Industria ceramica: 34 europarlamentari chiedono la compensazione dei costi ETS
Lettera a Margarethe Vestager per chiedere di inserire anche questo settore nella lista dei produttori che hanno diritto alla compensazione. A rischio 200mila lavoratori in Europa
di Giovanna Mancini
I punti chiave
3' di lettura
Un’azione trasversale a livello politico e geografico, che vede tutti i Paesi europei a vocazione ceramica e tutti gli schieramenti politici di questi Paesi impegnati nella stessa direzione a Bruxelles: chiedere che la ceramica sia inclusa nella lista dei settori che beneficiano della compensazione dei costi indiretti ETS.

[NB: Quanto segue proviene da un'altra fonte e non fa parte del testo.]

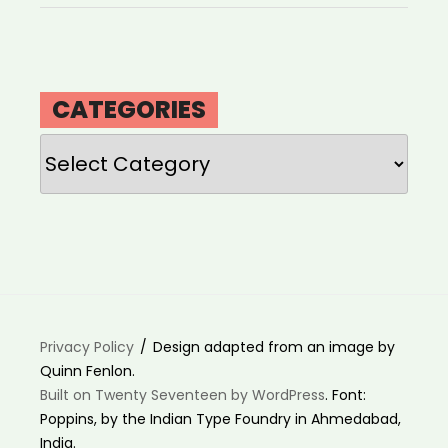
CATEGORIES
Categories
Privacy Policy
Design adapted from an image by
Quinn Fenlon.
Built on Twenty Seventeen by WordPress
. Font:
Poppins, by the Indian Type Foundry in Ahmedabad,
India.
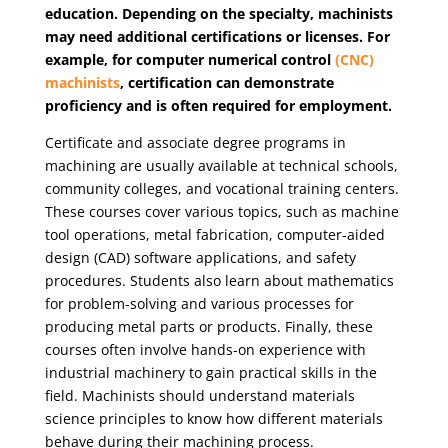
education. Depending on the specialty, machinists
may need additional certifications or licenses. For
example, for computer numerical control
(CNC)
machinists
, certification can demonstrate
proficiency and is often required for employment.
Certificate and associate degree programs in
machining are usually available at technical schools,
community colleges, and vocational training centers.
These courses cover various topics, such as machine
tool operations, metal fabrication, computer-aided
design (CAD) software applications, and safety
procedures. Students also learn about mathematics
for problem-solving and various processes for
producing metal parts or products. Finally, these
courses often involve hands-on experience with
industrial machinery to gain practical skills in the
field. Machinists should understand materials
science principles to know how different materials
behave during their machining process.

L’iniziativa è partita da un’europarlamentare italiana, l’onorevole Elisabetta Gualmini, che nel suo ruolo di presidente dello European Parliament Ceramics Forum (Epcf), ha inviato nei giorni scorsi una lettera a Margarethe Vestager, vice-presidente esecutiva della Commissione europea e commissario alla Concorrenza, per chiedere l’inserimento dell’industria ceramica nella lista. La lettera è stata firmata da 34 europarlamentari di sette Stati membri (Italia, Spagna, Francia, Grecia, Polonia, Portogallo, Repubblica Ceca) e appartenenti, come detto, a diversi gruppi politici.
Il nodo degli oneri ETS
Molti grandi produttori di energia elettrica utilizzano gas metano per i loro processi produttivi ed emettono perciò anidride carbonica in grande quantità. Per compensare tali emissioni, devono per leggere acquistare quote ETS (Emission Trading System), il sistema per lo scambio delle quote di emissione dell’Unione europea, pagando perciò dei “costi ambientali” che poi ribaltano sul prezzo di vendita ai propri clienti. Per ridurre l’impatto di tali oneri sulle industrie manifatturiere più energivore, l’Unione europea ha previsto per alcuni settori (14 in totale) una compensazione, ma tra questi non figura la ceramica, comparto estremamente energivoro e particolarmente colpito dalla crisi energetica dell’ultimo anno.
Un danno notevole per la competitività di un settore fortemente vocato all’estero e che quindi si trova penalizzato rispetto ai concorrenti extra-Ue.
Un freno per gli investimenti e la competitività
I costi indiretti legati al sistema degli ETS contribuiscono infatti a erodere la capacità di investimento delle imprese, minare la loro competitività internazionale, mettere a rischio l’occupazione diretta e indiretta e minacciare l’autonomia europea nella fornitura di materiali da costruzione.
Il settore ceramico, stante l’attuale versione delle linee guida della Commissione europea, non può accedere ai recuperi economici che permetterebbero alle imprese di procedere con la parziale elettrificazione dei propri processi produttivi e quindi alla transizione green auspicata dalla stessa Commissione europea.
Gli europarlamentari firmatari della lettera hanno espresso preoccupazione per il futuro del settore ceramico, composto da pmi innovative che garantiscono più di 200mila posti di lavoro diretti in tutta Europa. L’industria ceramica sta infatti soffrendo il forte aumento dei prezzi dell’elettricità. La crisi energetica non solo sta minando la competitività dell’industria ceramica rispetto ai produttori extra-Ue, ma rischia inoltre di fermare il progresso del settore nel più ampio percorso di decarbonizzazione, intrapreso da anni.
La richiesta degli europarlamentari
Gli europarlamentari firmatari chiedono quindi che, alla luce dei radicali mutamenti intervenuti sui mercati energetici, vengano modificate al più presto le Linee Guida (basate su dati non più rappresentativi) in modo che anche le imprese ceramiche possano ricevere le parziali compensazioni dei costi indiretti dell’ETS sostenuti e non siano spinte alla rifocalizzazione delle produzioni.
«La Commissione – ha dichiarato Elisabetta Gualmini - non deve penalizzare chi investe in tecnologie per la decarbonizzazione, l'efficientamento energetico e l'utilizzo di energie rinnovabili, considerate cruciali per affrontare i cambiamenti climatici e ridurre le emissioni di gas serra. Bisogna garantire che la transizione ecologica avvenga in modo equilibrato ed equo per tutti i settori: le istituzioni devono lavorare insieme alle piccole e medie imprese, in particolare alle più innovative, senza creare competizione sleale o distorcere il mercato. Solo così sarà possibile arrivare a un'economia a zero emissioni entro il 2050».